- The Washington Times - Monday, February 13, 2006

Say this for the three European-owned horse slaughter plants in the United States: They have some powerful friends. Who would have thought they could scare the Department of Agriculture into ignoring a law banning horse slaughter that Congress overwhelmingly approved? Quite impressive, especially for a few French and Belgian horse eaters.

Which makes us wonder if Agriculture Secretary Mike Johanns has any idea what just happened on his watch. The spectacle began last year when an amendment was attached to the agriculture appropriations bill that would prohibit federal funds in the ante-mortem (pre-slaughter) inspection of horses. As we’ve said repeatedly, this was not some cost-cutting effort. Under the Federal Meat Inspection Act, USDA is required to inspect all meat bound for human consumption both before and after slaughter. Cutting off funds ante-mortem effectively shuts down the process. In other words, lawmakers both for and against the ban clearly understood what they were voting for when the amendment passed the Senate 69-28 and the House 269-158. Members of the conference committee understood as well when a last-minute effort to strip the amendment from the bill’s final language failed. Either Mr. Johanns wasn’t aware of any of this or he hopes no one else will remember.

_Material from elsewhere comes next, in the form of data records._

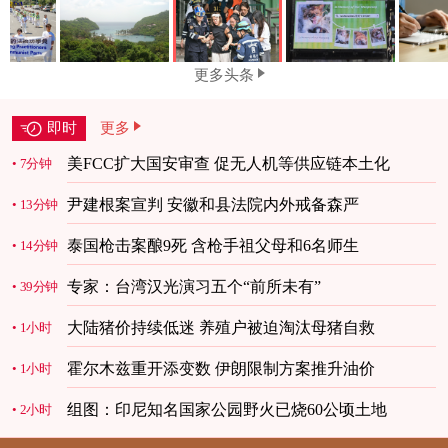
更多头条
即时
更多
美FCC扩大国安审查 促无人机等供应链本土化
7分钟
尹建根案宣判 安徽和县法院内外戒备森严
13分钟
泰国枪击案酿9死 含枪手祖父母和6名师生
14分钟
专家：台湾汉光演习五个“前所未有”
39分钟
大陆猪价持续低迷 养殖户被迫淘汰母猪自救
1小时
霍尔木兹重开添变数 伊朗限制方案推升油价
1小时
组图：印尼知名国家公园野火已烧60公顷土地
2小时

That’s the only way one can read USDA’s lame legal excuse for ignoring the ban with a straight face. It absurdly maintains that since the amendment doesn’t ban horse slaughter outright, it is legally bound by law to continue the inspections. USDA points to language in the conference committee report: “it is the understanding of the conferees that [USDA] is obliged under existing statutes [i.e. the FMIA] to provide for the inspection of meat intended for human consumption.” Well, of course. The conferees were simply saying that, despite the ban on funds for horse inspection, inspections of all other meat will continue as always.

Only if the “understanding of the conferees” was to completely misunderstand the purpose of the amendment could one plausibly accept USDA’s argument. If USDA had any doubts about this, it should have, like judges, consulted the congressional record to ascertain congressional intent. And what Congress intended was clear.

It gets worse. To fit its faulty legal analysis into a workable inspection scheme, USDA will allow the slaughter plants to pay for the inspections under a fee-for-service statute usually reserved for game animals and those not covered under the FMIA. But here’s the trick: USDA is using the FMIA to argue inspections must continue, but without funding, it is also using the fee-for-service statute. As one Human Society lawyer quips, “It would be the first time one animal was covered by both laws.” It probably isn’t entirely legal either, which the Humane Society will argue in a lawsuit submitted today in federal court.

But debating the legal issues gives USDA too little intellectual credit. It knows full well it’s ignoring federal law. The question is: Why all the legal chicanery just so three foreign-owned plants can go on slaughtering tens of thousands of horses every year? We await Mr. Johanns’ explanation. We also urge Congress to right this shameful wrong and pass an outright ban.